Abu Dis, Sheikh Saed, Silwan
Dafna S., Anat T. (reporting and filming)
In the Catholic Monastery in Abu Dis there is a kindergarten in which grave threats to Israeli security lurk -- see photos.
7:30 Sheikh Saed
We arrived late, and only few were crossing. The workers had crossed around 6 a.m., and only a few pupils crossed now. In a previous report, Michaela, Daniella and Avital noted a trend of decreasing numbers of pupils crossing to schools in Jerusalem. This deserves a deeper inquiry.
Silwan, Ras-al-Amud, Cliff Hotel
We passed by the elementary school for girls, and heard from residents that border-policemen harass and check pupils. The guard at the gate, as well as parents at the site, said that there is no B.P. presence around the school itself, but that the checks occur on the main road called Ma'alot Ir David. (Have you noticed that on Google maps of East Jerusalem you find mostly Hebraized names of streets, and many neighbourhoods simply do not indicate street names, or institutions or important sites?)
We drove to the ruined Cliff Hotel. The Wall abuts directly on its northern and eastern sides, so that there is no chance of its ever being restored for touristic use.

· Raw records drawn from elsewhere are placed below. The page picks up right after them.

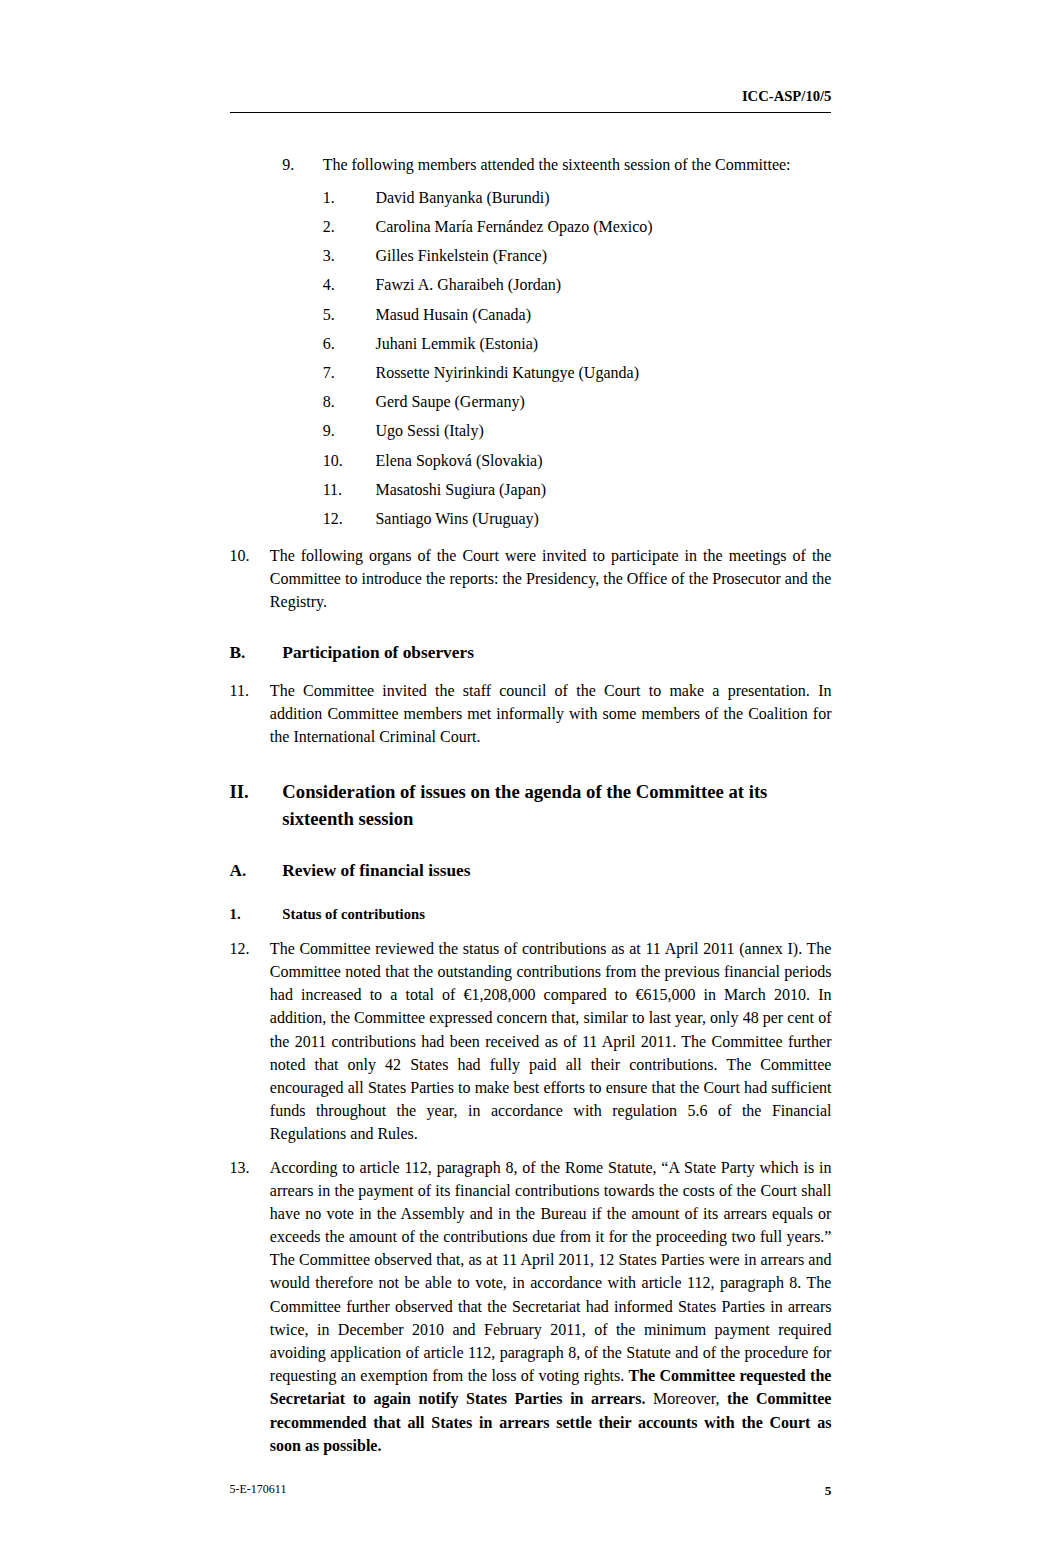ICC-ASP/10/5
9.
The following members attended the sixteenth session of the Committee:
1.
David Banyanka (Burundi)
2.
Carolina María Fernández Opazo (Mexico)
3.
Gilles Finkelstein (France)
4.
Fawzi A. Gharaibeh (Jordan)
5.
Masud Husain (Canada)
6.
Juhani Lemmik (Estonia)
7.
Rossette Nyirinkindi Katungye (Uganda)
8.
Gerd Saupe (Germany)
9.
Ugo Sessi (Italy)
10.
Elena Sopková (Slovakia)
11.
Masatoshi Sugiura (Japan)
12.
Santiago Wins (Uruguay)
10.
The following organs of the Court were invited to participate in the meetings of the Committee to introduce the reports: the Presidency, the Office of the Prosecutor and the Registry.
B. Participation of observers
11.
The Committee invited the staff council of the Court to make a presentation. In addition Committee members met informally with some members of the Coalition for the International Criminal Court.
II. Consideration of issues on the agenda of the Committee at its sixteenth session
A. Review of financial issues
1. Status of contributions
12.
The Committee reviewed the status of contributions as at 11 April 2011 (annex I). The Committee noted that the outstanding contributions from the previous financial periods had increased to a total of €1,208,000 compared to €615,000 in March 2010. In addition, the Committee expressed concern that, similar to last year, only 48 per cent of the 2011 contributions had been received as of 11 April 2011. The Committee further noted that only 42 States had fully paid all their contributions. The Committee encouraged all States Parties to make best efforts to ensure that the Court had sufficient funds throughout the year, in accordance with regulation 5.6 of the Financial Regulations and Rules.
13.
According to article 112, paragraph 8, of the Rome Statute, “A State Party which is in arrears in the payment of its financial contributions towards the costs of the Court shall have no vote in the Assembly and in the Bureau if the amount of its arrears equals or exceeds the amount of the contributions due from it for the proceeding two full years.” The Committee observed that, as at 11 April 2011, 12 States Parties were in arrears and would therefore not be able to vote, in accordance with article 112, paragraph 8. The Committee further observed that the Secretariat had informed States Parties in arrears twice, in December 2010 and February 2011, of the minimum payment required avoiding application of article 112, paragraph 8, of the Statute and of the procedure for requesting an exemption from the loss of voting rights. The Committee requested the Secretariat to again notify States Parties in arrears. Moreover, the Committee recommended that all States in arrears settle their accounts with the Court as soon as possible.
5-E-170611
5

The kindergarten of the Catholic Monastery Sisters of Nigrizia near the Lazarus Crossing (close to the former Pishpash) in Abu Dis:
We have not visited this kindergarten for about a year now, but would occasionally meet the teacher at Olive Terminal with a decreasing number of children whom she shepherded through the checkpoint from Al Ezariya into the kindergarten, and then back... This year there are no longer any children from Al Ezariya, all are from the "Jerusalem" section. We were welcomed cheerfully. The teachers told us that the wall on the border of the playground is a source of friction. Despite its height and the barbed wire on top, some people still try to climb over it. But even when they don't, some electronic device nearby goes off and soldiers with cocked guns arrive to search the kindergarten teeming with children. They inspect the rest-rooms and warn the teachers that if someone who has passed through is caught, it will be their responsibility. The frightened children plead with the teachers to search every morning for someone hiding in their kindergarten, lest the armed soldiers return. We asked the teachers to film soldiers who turn up, and place the film on YouTube (not on our site.)
Another shocking story: The teachers point to one of the children and tell that about two weeks ago soldiers were in the kindergarten and this child (apparently 4 years old) sang a song about the Palestinian homeland. His mother got a phone call summoning her and the child to the Russian Compound for an interrogation. Fortunately the mother told them she would come only if handed a signed order. Not clear if this was a soldier's private enterprise, or came from the commanding echelons. We asked the teachers, if such events should recur, to let us know immediately to enable us to check this out on the same day and lodge a complaint.
At this hour (one day before the last event of a car running over bystanders) it was calm and no soldiers in sight -- not in the little park at the end of the road, nor opposite the High School. A B.P. van at the junction at the top of Wadi Joz parked there, as usual.